Speaking in the Financial Street talkshow, Le Quang Chung, deputy CEO of Smart Invest Securities JSC (AAS), explained the core reason lies in the strong divergence of cash flow.
While in 2021-2022 capital flowed broadly and relatively “easily,” money is now concentrated mainly in large-cap stocks (bluechips), especially banking stocks and index-heavy large caps.
According to him, as market liquidity not yet truly booms, institutional and foreign investors tend to favor companies with strong financial foundations, high liquidity, transparent governance, and attractive valuations. These are the stocks better able to withstand macroeconomic volatility and also the easiest destinations for large-scale capital deployment.
In contrast, many speculative penny stocks or sectors facing business-cycle difficulties continue to be left behind. Typical examples include residential real estate companies with legal bottlenecks, as well as certain manufacturers under pressure from rising input costs and weakening demand. Many stocks in these groups remain sideways or in prolonged corrections.
As a consequence, Chung noted many investors who entered the market during the VN-Index’s strong rally have seen their portfolios stagnate or even incur losses because their holdings were not among the sectors favored by cash flow.
The expert identified three main barriers keeping market cash flow cautious. First is the lag in policy implementation. Expectations that Vietnam may achieve emerging market status in September 2026 are viewed as a major catalyst for the stock market.
However, foreign capital, especially from exchange traded funds (ETFs) and active funds, usually follows phased disbursement schedules.
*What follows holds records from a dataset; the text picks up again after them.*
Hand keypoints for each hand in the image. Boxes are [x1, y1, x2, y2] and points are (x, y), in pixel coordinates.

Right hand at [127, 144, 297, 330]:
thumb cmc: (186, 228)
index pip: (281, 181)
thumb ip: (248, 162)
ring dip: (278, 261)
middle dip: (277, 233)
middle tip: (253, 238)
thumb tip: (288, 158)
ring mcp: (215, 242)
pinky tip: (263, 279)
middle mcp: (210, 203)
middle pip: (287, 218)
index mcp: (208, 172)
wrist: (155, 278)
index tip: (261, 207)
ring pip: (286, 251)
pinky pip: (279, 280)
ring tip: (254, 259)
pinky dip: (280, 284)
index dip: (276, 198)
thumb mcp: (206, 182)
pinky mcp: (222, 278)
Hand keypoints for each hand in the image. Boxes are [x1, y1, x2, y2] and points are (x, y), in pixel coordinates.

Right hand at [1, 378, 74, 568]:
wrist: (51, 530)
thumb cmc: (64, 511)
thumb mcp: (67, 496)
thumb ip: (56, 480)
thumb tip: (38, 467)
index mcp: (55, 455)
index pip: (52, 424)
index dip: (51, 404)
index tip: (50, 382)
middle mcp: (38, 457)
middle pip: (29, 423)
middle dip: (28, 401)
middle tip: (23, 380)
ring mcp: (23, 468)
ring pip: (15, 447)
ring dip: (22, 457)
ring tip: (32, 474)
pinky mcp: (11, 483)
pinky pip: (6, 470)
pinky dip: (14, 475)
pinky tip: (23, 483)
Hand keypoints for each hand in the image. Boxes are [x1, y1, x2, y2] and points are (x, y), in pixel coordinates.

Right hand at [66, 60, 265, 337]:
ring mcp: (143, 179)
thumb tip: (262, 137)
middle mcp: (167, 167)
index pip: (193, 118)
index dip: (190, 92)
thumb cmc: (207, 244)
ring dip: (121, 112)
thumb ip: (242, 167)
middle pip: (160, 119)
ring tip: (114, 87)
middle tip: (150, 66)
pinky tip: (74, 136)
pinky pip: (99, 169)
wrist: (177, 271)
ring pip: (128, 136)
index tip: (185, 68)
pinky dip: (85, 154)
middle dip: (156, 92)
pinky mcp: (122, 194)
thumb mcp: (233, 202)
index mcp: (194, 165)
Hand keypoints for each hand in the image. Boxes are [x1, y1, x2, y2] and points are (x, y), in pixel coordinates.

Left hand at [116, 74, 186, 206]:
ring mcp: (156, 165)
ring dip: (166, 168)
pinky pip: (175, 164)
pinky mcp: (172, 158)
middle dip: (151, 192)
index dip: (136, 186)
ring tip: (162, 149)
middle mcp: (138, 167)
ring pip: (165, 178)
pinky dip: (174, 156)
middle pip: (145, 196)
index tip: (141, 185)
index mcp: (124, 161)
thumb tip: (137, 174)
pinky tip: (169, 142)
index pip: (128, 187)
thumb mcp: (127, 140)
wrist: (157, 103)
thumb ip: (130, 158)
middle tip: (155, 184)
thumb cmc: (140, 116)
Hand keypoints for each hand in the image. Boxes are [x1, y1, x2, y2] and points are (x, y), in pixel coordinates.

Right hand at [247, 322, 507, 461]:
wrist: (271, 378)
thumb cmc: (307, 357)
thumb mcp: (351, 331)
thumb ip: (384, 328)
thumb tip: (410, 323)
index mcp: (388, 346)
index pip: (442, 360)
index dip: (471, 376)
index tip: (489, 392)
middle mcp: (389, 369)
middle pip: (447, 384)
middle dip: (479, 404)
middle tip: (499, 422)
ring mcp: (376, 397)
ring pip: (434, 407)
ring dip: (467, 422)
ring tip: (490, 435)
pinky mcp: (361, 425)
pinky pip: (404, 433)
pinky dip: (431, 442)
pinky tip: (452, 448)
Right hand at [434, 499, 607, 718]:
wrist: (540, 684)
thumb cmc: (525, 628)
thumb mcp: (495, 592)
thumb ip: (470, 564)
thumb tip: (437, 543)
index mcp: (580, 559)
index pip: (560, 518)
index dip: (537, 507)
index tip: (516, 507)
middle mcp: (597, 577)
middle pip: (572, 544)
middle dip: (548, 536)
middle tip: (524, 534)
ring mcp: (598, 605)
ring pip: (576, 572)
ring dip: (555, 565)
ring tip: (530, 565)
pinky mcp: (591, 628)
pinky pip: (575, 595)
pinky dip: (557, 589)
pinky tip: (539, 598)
The market is still in a “waiting for confirmation” stage regarding the final implementation steps before large-scale capital truly enters.
Second is pressure from the global economy. Geopolitical instability in the Middle East has pushed up oil prices and transportation costs, while new tariff policies in many major economies have increased concerns about inflation returning. This has prompted institutional investors to maintain defensive positions and avoid aggressive disbursement.
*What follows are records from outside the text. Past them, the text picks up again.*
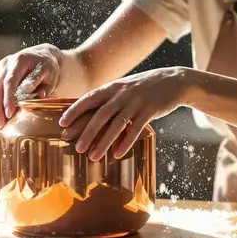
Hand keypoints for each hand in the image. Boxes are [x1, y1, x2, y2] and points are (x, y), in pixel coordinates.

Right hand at [0, 43, 63, 132]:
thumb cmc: (47, 67)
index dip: (7, 99)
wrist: (40, 56)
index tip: (9, 114)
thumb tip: (26, 93)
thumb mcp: (49, 73)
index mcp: (19, 61)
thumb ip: (39, 83)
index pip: (9, 81)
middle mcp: (4, 64)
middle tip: (1, 125)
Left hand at [59, 67, 191, 160]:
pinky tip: (118, 154)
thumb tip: (88, 111)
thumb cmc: (144, 87)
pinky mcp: (150, 111)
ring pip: (116, 124)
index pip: (89, 98)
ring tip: (93, 156)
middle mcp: (122, 94)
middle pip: (101, 115)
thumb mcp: (124, 87)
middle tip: (77, 148)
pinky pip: (135, 128)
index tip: (62, 123)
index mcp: (112, 87)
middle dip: (87, 132)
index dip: (75, 110)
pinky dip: (126, 142)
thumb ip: (108, 97)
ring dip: (104, 142)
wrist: (174, 80)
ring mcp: (136, 102)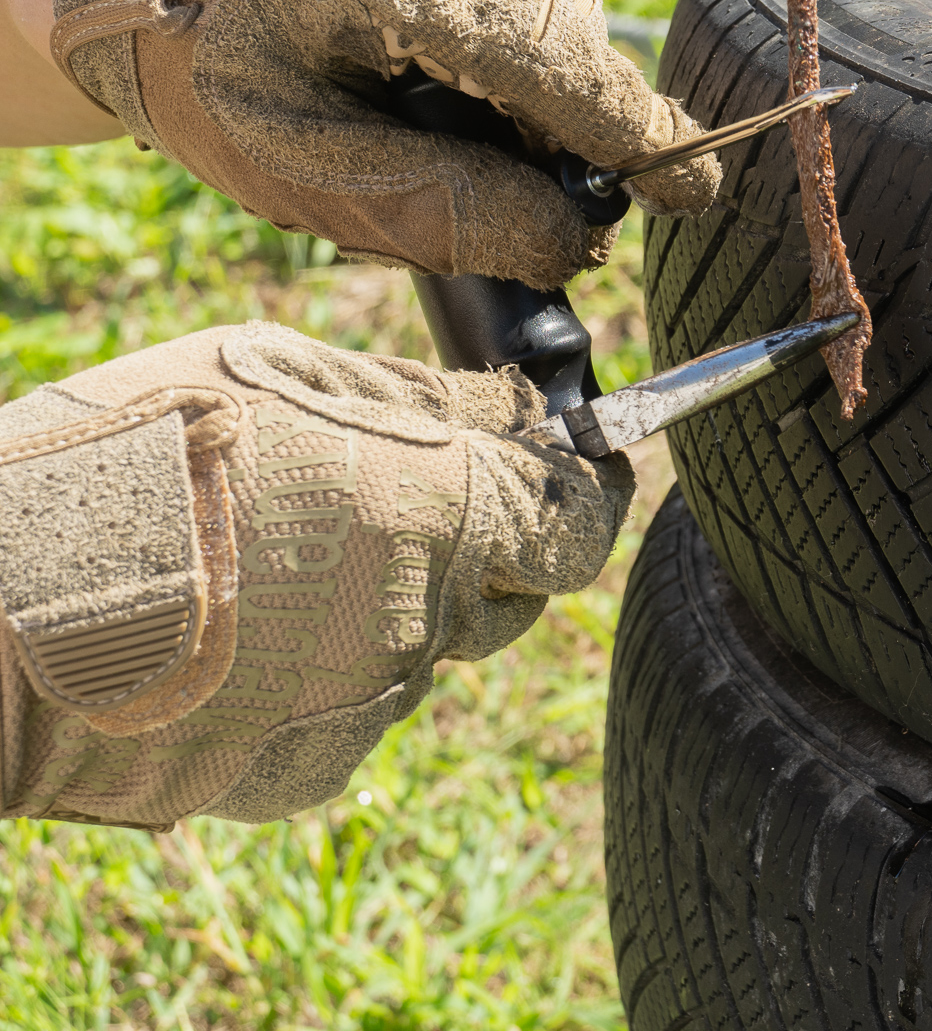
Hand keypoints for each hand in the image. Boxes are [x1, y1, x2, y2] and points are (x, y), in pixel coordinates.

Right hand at [0, 324, 631, 828]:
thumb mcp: (279, 374)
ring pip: (422, 647)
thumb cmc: (127, 460)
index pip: (581, 522)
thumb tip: (519, 414)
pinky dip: (320, 670)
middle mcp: (427, 618)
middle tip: (390, 504)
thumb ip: (424, 401)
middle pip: (507, 591)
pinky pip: (352, 707)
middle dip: (480, 549)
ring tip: (265, 562)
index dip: (590, 496)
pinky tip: (238, 630)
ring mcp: (370, 704)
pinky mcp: (309, 770)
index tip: (583, 475)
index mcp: (441, 510)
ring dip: (383, 605)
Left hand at [47, 0, 720, 289]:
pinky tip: (461, 23)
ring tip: (462, 91)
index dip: (625, 128)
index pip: (543, 48)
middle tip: (524, 172)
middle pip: (567, 16)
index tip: (691, 188)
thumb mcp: (298, 172)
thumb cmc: (210, 75)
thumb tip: (575, 241)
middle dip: (573, 110)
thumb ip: (441, 213)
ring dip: (547, 55)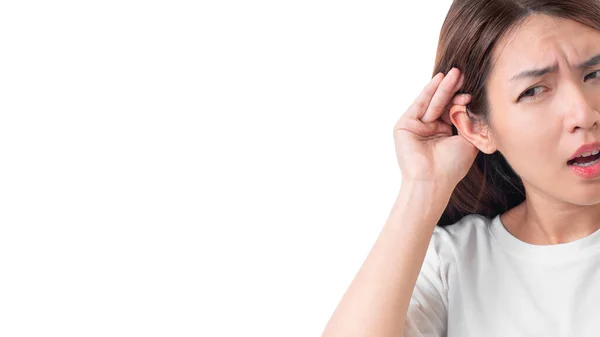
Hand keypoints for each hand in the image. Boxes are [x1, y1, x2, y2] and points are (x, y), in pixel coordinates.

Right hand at [393, 68, 478, 190]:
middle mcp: (428, 128)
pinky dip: (429, 91)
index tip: (473, 92)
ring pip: (432, 102)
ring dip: (444, 87)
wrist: (432, 180)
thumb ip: (468, 120)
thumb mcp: (467, 140)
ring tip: (456, 73)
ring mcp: (415, 126)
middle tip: (463, 74)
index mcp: (442, 133)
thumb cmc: (451, 166)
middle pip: (442, 103)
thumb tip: (471, 100)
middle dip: (453, 89)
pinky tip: (440, 79)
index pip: (452, 111)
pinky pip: (419, 104)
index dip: (462, 101)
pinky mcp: (404, 125)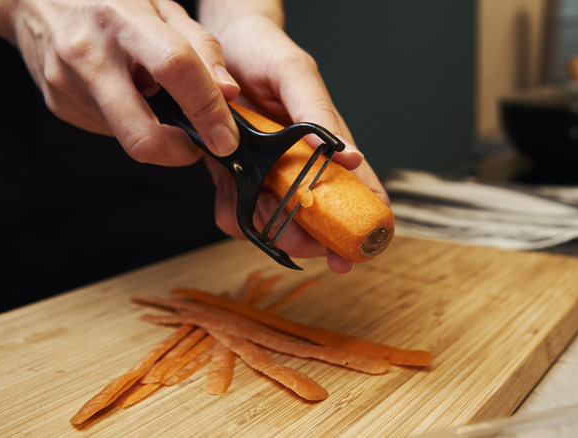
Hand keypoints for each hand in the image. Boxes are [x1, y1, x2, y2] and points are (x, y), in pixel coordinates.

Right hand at [0, 0, 240, 164]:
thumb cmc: (109, 0)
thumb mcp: (161, 6)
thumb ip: (200, 47)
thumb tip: (228, 94)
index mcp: (122, 20)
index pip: (175, 69)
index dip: (207, 109)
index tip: (227, 138)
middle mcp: (88, 55)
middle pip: (142, 135)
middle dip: (180, 153)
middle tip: (200, 142)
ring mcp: (67, 85)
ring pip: (128, 139)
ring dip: (158, 133)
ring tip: (157, 98)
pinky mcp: (59, 106)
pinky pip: (110, 131)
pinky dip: (132, 122)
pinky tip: (129, 95)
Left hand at [199, 0, 389, 272]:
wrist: (214, 43)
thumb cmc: (265, 51)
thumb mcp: (295, 74)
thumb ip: (319, 115)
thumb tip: (350, 157)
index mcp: (328, 146)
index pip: (360, 191)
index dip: (363, 226)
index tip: (355, 253)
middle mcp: (301, 166)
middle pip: (318, 221)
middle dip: (308, 238)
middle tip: (296, 237)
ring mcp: (268, 174)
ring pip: (277, 224)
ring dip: (268, 229)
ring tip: (258, 209)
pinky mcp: (235, 175)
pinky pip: (237, 211)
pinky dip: (233, 214)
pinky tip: (231, 197)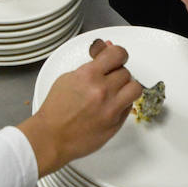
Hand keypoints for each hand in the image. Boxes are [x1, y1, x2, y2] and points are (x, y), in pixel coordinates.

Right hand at [17, 40, 141, 175]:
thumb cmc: (56, 110)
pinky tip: (111, 105)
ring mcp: (111, 108)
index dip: (118, 54)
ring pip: (135, 88)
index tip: (116, 57)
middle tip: (108, 78)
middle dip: (117, 73)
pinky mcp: (116, 124)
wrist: (52, 137)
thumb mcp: (67, 79)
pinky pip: (129, 107)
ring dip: (127, 87)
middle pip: (126, 72)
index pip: (117, 54)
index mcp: (88, 75)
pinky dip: (123, 103)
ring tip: (116, 91)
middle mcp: (102, 90)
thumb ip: (90, 65)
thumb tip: (106, 50)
Third is the skepticism of retail investors. In a market rising amid strong divergence, many investors are caught in a state of “afraid to buy, but also afraid to sell”. They are hesitant to chase stocks at high prices, yet lacking confidence to pour capital into sectors that have not yet risen.
Regarding future trends, Chung said he believes that the divergence is likely to continue in the short term. The market may experience technical corrections aimed at “reshuffling” shareholders, retesting support zones, and easing overheated conditions in the index.
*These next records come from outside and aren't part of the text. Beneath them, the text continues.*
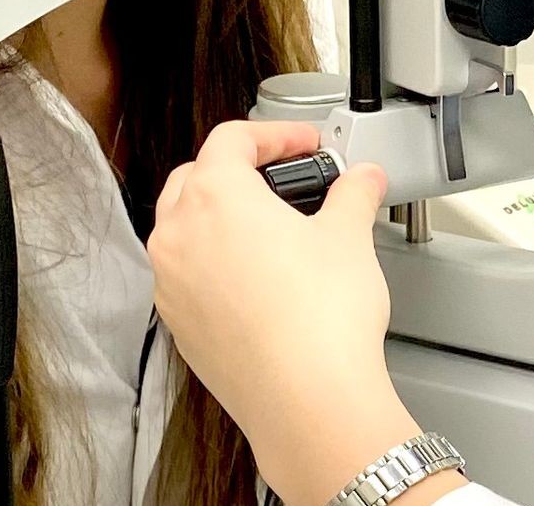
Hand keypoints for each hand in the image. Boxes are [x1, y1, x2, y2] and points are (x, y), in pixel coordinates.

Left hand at [148, 121, 453, 505]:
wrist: (308, 401)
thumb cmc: (321, 321)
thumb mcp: (350, 236)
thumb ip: (353, 193)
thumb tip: (361, 180)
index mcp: (215, 197)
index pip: (231, 139)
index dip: (275, 133)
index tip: (305, 144)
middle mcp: (178, 238)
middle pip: (195, 178)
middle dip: (239, 170)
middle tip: (285, 177)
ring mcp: (172, 286)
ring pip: (182, 229)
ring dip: (219, 217)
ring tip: (271, 228)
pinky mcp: (179, 327)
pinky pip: (186, 276)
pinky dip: (214, 263)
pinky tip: (260, 279)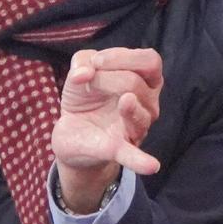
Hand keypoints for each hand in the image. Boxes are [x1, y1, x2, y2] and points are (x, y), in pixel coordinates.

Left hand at [51, 48, 162, 211]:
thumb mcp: (80, 71)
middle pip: (140, 84)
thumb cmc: (85, 97)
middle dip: (111, 77)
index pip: (150, 61)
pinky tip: (151, 166)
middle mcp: (147, 104)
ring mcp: (135, 128)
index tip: (96, 62)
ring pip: (141, 115)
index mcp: (143, 80)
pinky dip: (141, 160)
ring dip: (125, 106)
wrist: (71, 133)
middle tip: (90, 82)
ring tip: (115, 103)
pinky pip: (133, 155)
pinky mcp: (117, 149)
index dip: (124, 57)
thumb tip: (84, 73)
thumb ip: (82, 62)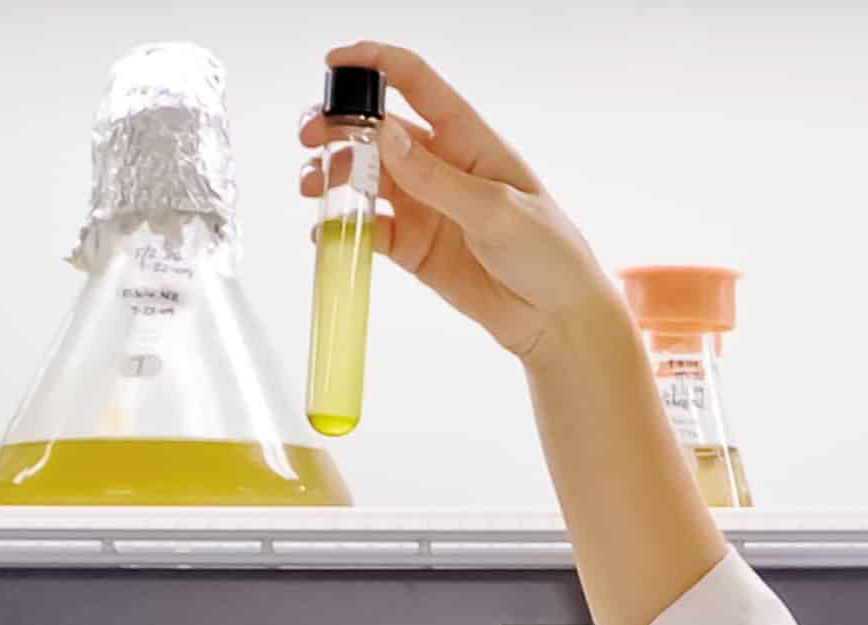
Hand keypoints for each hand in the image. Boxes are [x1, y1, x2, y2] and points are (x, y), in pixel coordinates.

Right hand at [297, 43, 626, 363]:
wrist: (556, 319)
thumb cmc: (548, 253)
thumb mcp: (496, 211)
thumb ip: (436, 178)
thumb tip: (384, 137)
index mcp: (468, 138)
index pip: (416, 83)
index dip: (375, 65)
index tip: (335, 62)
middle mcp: (440, 164)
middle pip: (377, 130)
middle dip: (339, 127)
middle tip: (311, 138)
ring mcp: (423, 204)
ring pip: (364, 176)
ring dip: (333, 175)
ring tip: (313, 188)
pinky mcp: (412, 245)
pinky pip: (367, 228)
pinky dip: (342, 228)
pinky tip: (326, 234)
However, in the long term, the market’s main trend remains upward growth. As issues related to market upgrading become clearer in the third and fourth quarters of 2026, cash flow is expected to spread to more sectors with attractive valuations and clearer recovery stories.
“The gold mine” lies in stocks yet to attract cash flow
In the current context, Chung held that this is not the ideal time for broad-based short-term trading. Instead, the preferred strategy should focus on leading enterprises, especially VN30 companies, with stable quarterly profit growth and healthy financial foundations.
At the same time, investors should emphasize risk management and maintain a reasonable cash ratio of around 20-30% to be ready to pour cash during deep corrections. According to the expert, Vietnam’s market P/E ratio remains relatively attractive compared to many regional markets, making it suitable for accumulating fundamentally strong stocks with a 6-12 month investment horizon.
He also noted that the current divergence is a “gold mine” for patient investors. Many companies have reported positive business results, but their stock prices have yet to reflect their true value, mainly because cash flow has not yet reached them or due to sector-cycle effects.
Investors may prioritize companies with positive operating cash flow (CFO), safe debt levels, and consistent cash dividend payments. In terms of sectors, banking and VN30 stocks continue to serve as the core foundation of portfolios thanks to stable profits and their ability to attract large capital inflows, he stated.
In addition, retail, food and beverage sectors are also presenting opportunities as business results show signs of recovery while stock prices have not risen proportionately. For securities firms, the market-upgrade story remains a clear long-term driver, though company selection still requires careful screening, he added.
On the other hand, Chung said that investors should remain cautious toward real estate and speculative stocks, as many legal and financial issues remain unresolved. Attempting to “bottom-fish” stocks of companies lacking clear profit foundations could increase risks during this period of strong market divergence.
“Investors should not worry too much if stock prices do not rise immediately after purchase. In the long run, prices will eventually reflect a company’s intrinsic value. Owning quality stocks at reasonable prices is the greatest advantage for generating superior profit margins in the future,” he emphasized.